Content giant Viacom is reportedly looking to strike a deal with mobile phone operators in the US to offer exclusive streamed content for their services.
It’s a model that the MTV and Comedy Central owner already has in other countries. In Japan, for instance, a streaming Nickelodeon channel is available on dTV-Channel, a subscription-based service owned by Japanese mobile carrier NTT DoCoMo.
CEO Bob Bakish told Reuters that the company has invested in the creation of a short-form division, which will ultimately have a head count of 100 all devoted to creating mobile-first programming.

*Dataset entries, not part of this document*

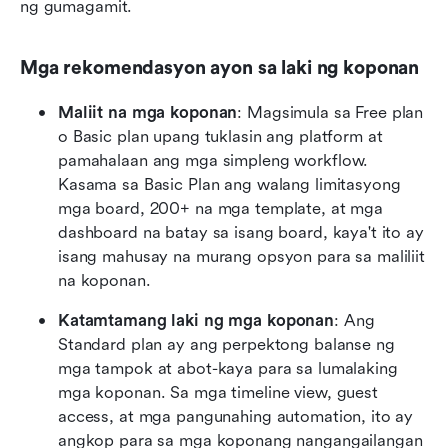
ng gumagamit.
Mga rekomendasyon ayon sa laki ng koponan
Maliit na mga koponan
: Magsimula sa Free plan 
o Basic plan upang tuklasin ang platform at 
pamahalaan ang mga simpleng workflow. 
Kasama sa Basic Plan ang walang limitasyong 
mga board, 200+ na mga template, at mga 
dashboard na batay sa isang board, kaya't ito ay 
isang mahusay na murang opsyon para sa maliliit 
na koponan.
Katamtamang laki ng mga koponan
: Ang 
Standard plan ay ang perpektong balanse ng 
mga tampok at abot-kaya para sa lumalaking 
mga koponan. Sa mga timeline view, guest 
access, at mga pangunahing automation, ito ay 
angkop para sa mga koponang nangangailangan 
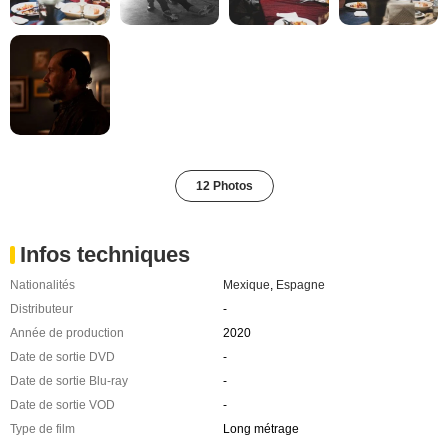
12 Photos
Infos techniques
Nationalités
Mexique
,
Espagne
Distributeur
-
Année de production
2020
Date de sortie DVD
-
Date de sortie Blu-ray
-
Date de sortie VOD
-
Type de film
Long métrage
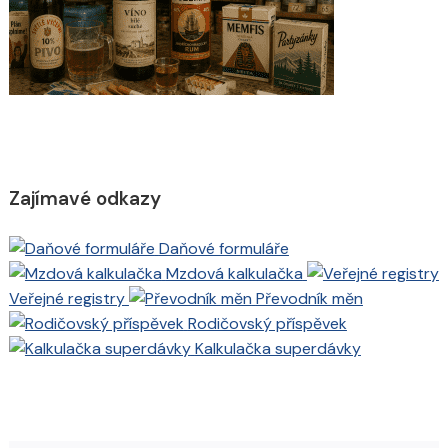
Zajímavé odkazy
Daňové formuláře
Mzdová kalkulačka
Veřejné registry
Převodník měn
Rodičovský příspěvek
Kalkulačka superdávky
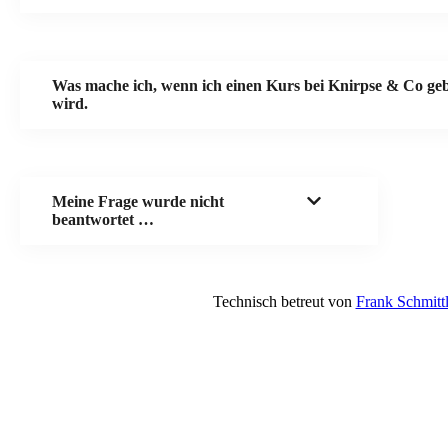
Was mache ich, wenn ich einen Kurs bei Knirpse & Co geb
wird.
Meine Frage wurde nicht
beantwortet …
Technisch betreut von
Frank Schmittl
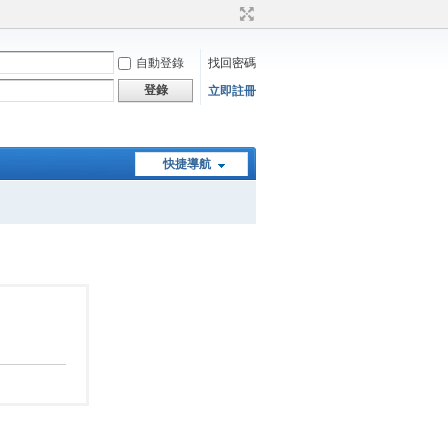
自動登錄
找回密碼
登錄
立即註冊
快捷導航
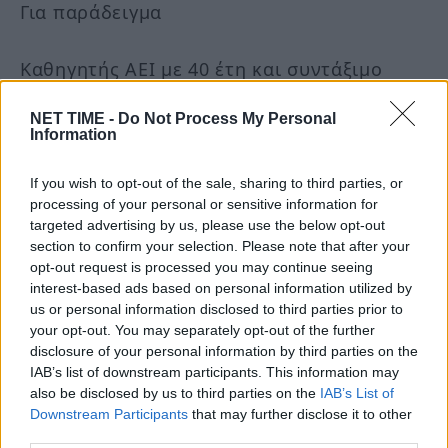
Για παράδειγμα
Καθηγητής ΑΕΙ με 40 έτη και συντάξιμο
μισθό 3.222 ευρώ θα πάρει σύνταξη 2.048
NET TIME -
Do Not Process My Personal
ευρώ μικτά. Αν έβγαινε το 2024 με 39 έτη,
Information
θα έπαιρνε 1.961 ευρώ. Η αύξηση που
If you wish to opt-out of the sale, sharing to third parties, or
κερδίζει το 2025 είναι 87 ευρώ τον μήνα ή
processing of your personal or sensitive information for
1.044 ευρώ σε ετήσια βάση.
targeted advertising by us, please use the below opt-out
Ασφαλισμένος του Δημοσίου που θα
section to confirm your selection. Please note that after your
opt-out request is processed you may continue seeing
συνταξιοδοτηθεί με 38 έτη το 2025 και
interest-based ads based on personal information utilized by
συντάξιμες αποδοχές 2.212 ευρώ θα πάρει
us or personal information disclosed to third parties prior to
your opt-out. You may separately opt-out of the further
σύνταξη 1.430 ευρώ. Αν έβγαινε το 2024, θα
disclosure of your personal information by third parties on the
έπαιρνε 1.371 ευρώ. Το κέρδος του για το
IAB’s list of downstream participants. This information may
also be disclosed by us to third parties on the
IAB’s List of
2025 είναι 59 ευρώ τον μήνα ή 708 ευρώ
Downstream Participants
that may further disclose it to other
τον χρόνο.
third parties.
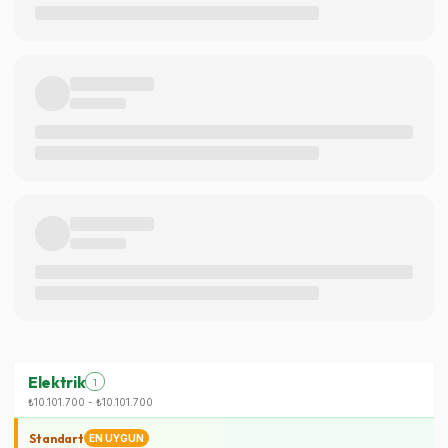
Elektrik
1
₺10.101.700
-
₺10.101.700
Standart
EN UYGUN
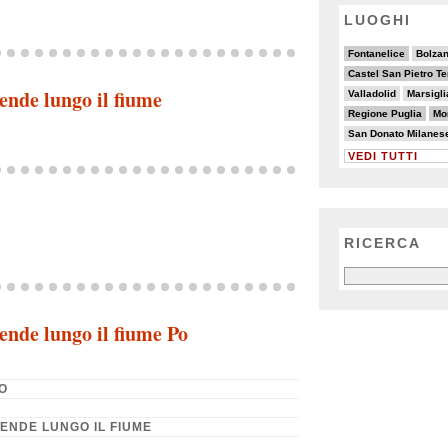
LUOGHI
6/20
4/20
5/20
2/20
6/20
4/20
Fontanelice
Bolza
6/20
2/20
9/20
3/20
Castel San Pietro T
3/20
2/20
4/20
ende lungo il fiume
Valladolid
Marsigli
7/20
6/20
3/20
Regione Puglia
Mo
3/20
4/20
5/20
2/20
San Donato Milanes
VEDI TUTTI
RICERCA
ende lungo il fiume Po
PO
CENDE LUNGO IL FIUME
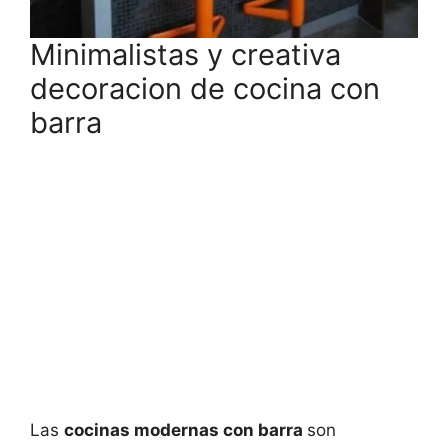
Minimalistas y creativa
decoracion de cocina con
barra
Las
cocinas modernas con barra
son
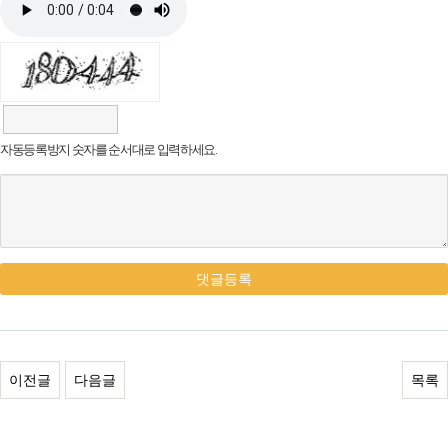
자동등록방지 숫자를 순서대로 입력하세요.
댓글등록
이전글
다음글
목록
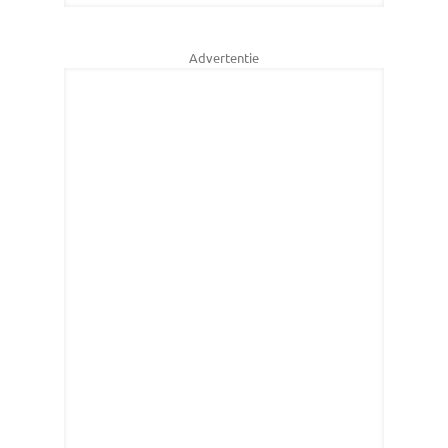
Advertentie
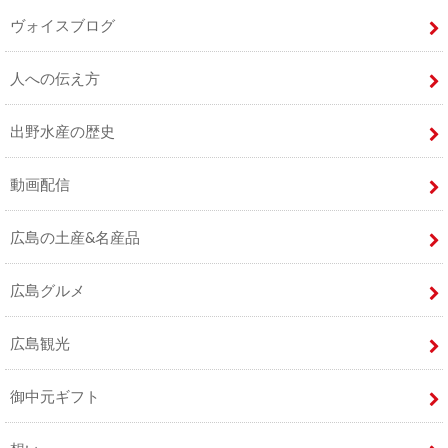
ヴォイスブログ
人への伝え方
出野水産の歴史
動画配信
広島の土産&名産品
広島グルメ
広島観光
御中元ギフト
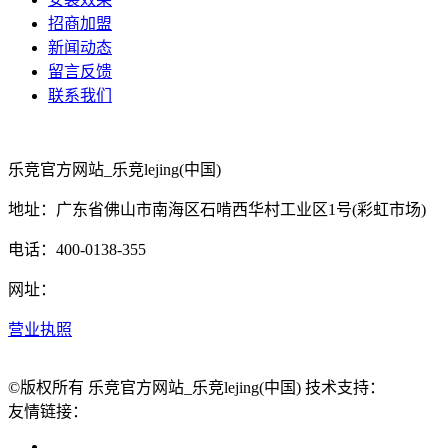
招商加盟
新闻动态
留言反馈
联系我们
乐竞官方网站_乐竞lejing(中国)
地址：广东省佛山市南海区石啃西华村工业区1号(彩虹市场)
电话：400-0138-355
网址：
营业执照
©版权所有 乐竞官方网站_乐竞lejing(中国) 技术支持：
友情链接：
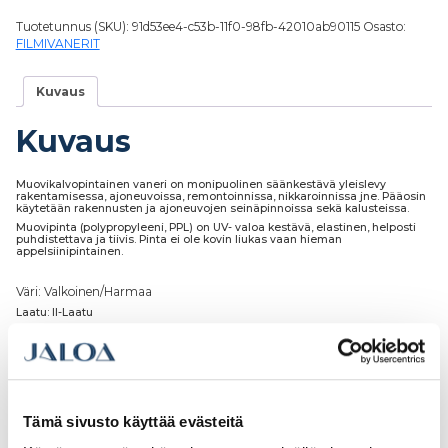
Tuotetunnus (SKU):
91d53ee4-c53b-11f0-98fb-42010ab90115
Osasto:
FILMIVANERIT
Kuvaus
Kuvaus
Muovikalvopintainen vaneri on monipuolinen säänkestävä yleislevy
rakentamisessa, ajoneuvoissa, remontoinnissa, nikkaroinnissa jne. Pääosin
käytetään rakennusten ja ajoneuvojen seinäpinnoissa sekä kalusteissa.
Muovipinta (polypropyleeni, PPL) on UV- valoa kestävä, elastinen, helposti
puhdistettava ja tiivis. Pinta ei ole kovin liukas vaan hieman
appelsiinipintainen.
Väri: Valkoinen/Harmaa
Laatu: II-Laatu
Runko: Koivuvaneria
Meiltä levyt voi ostaa myös määrämittaan sahattuna eri hinnoittelun
mukaan.
Muutkin tarvitsemasi työstöt ovat mahdollisia, kuten muotoilut, aukotukset,
kulmasahaukset yms.
Tämä sivusto käyttää evästeitä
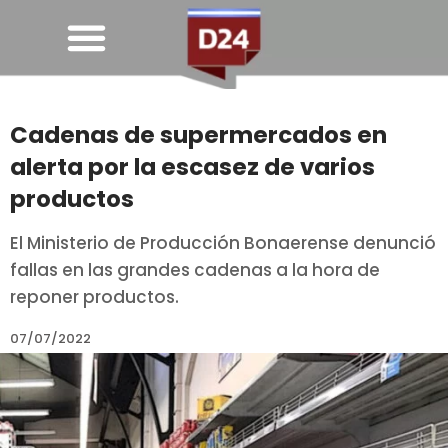
Cadenas de supermercados en
alerta por la escasez de varios
productos
El Ministerio de Producción Bonaerense denunció
fallas en las grandes cadenas a la hora de
reponer productos.
07/07/2022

“There are hundreds of millions of mobile users in the US who are in the nascent stages of consuming content on their devices and certainly are in the nascent stages of doing it on a pay basis,” he said.
The idea appeals to mobile carriers as well, who are looking for differentiation points amid a cut-throat market whose hallmark is unlimited nationwide 4G service.
T-Mobile USA, for instance, launched Netflix On Us, available to customers with two or more voice lines on a T-Mobile One plan, which goes for $40 per line. Netflix On Us covers the cost of one standard Netflix subscription; and for those that want the Netflix premium plan, the subscriber pays T-Mobile for the monthly difference between the standard and premium plans (about $3).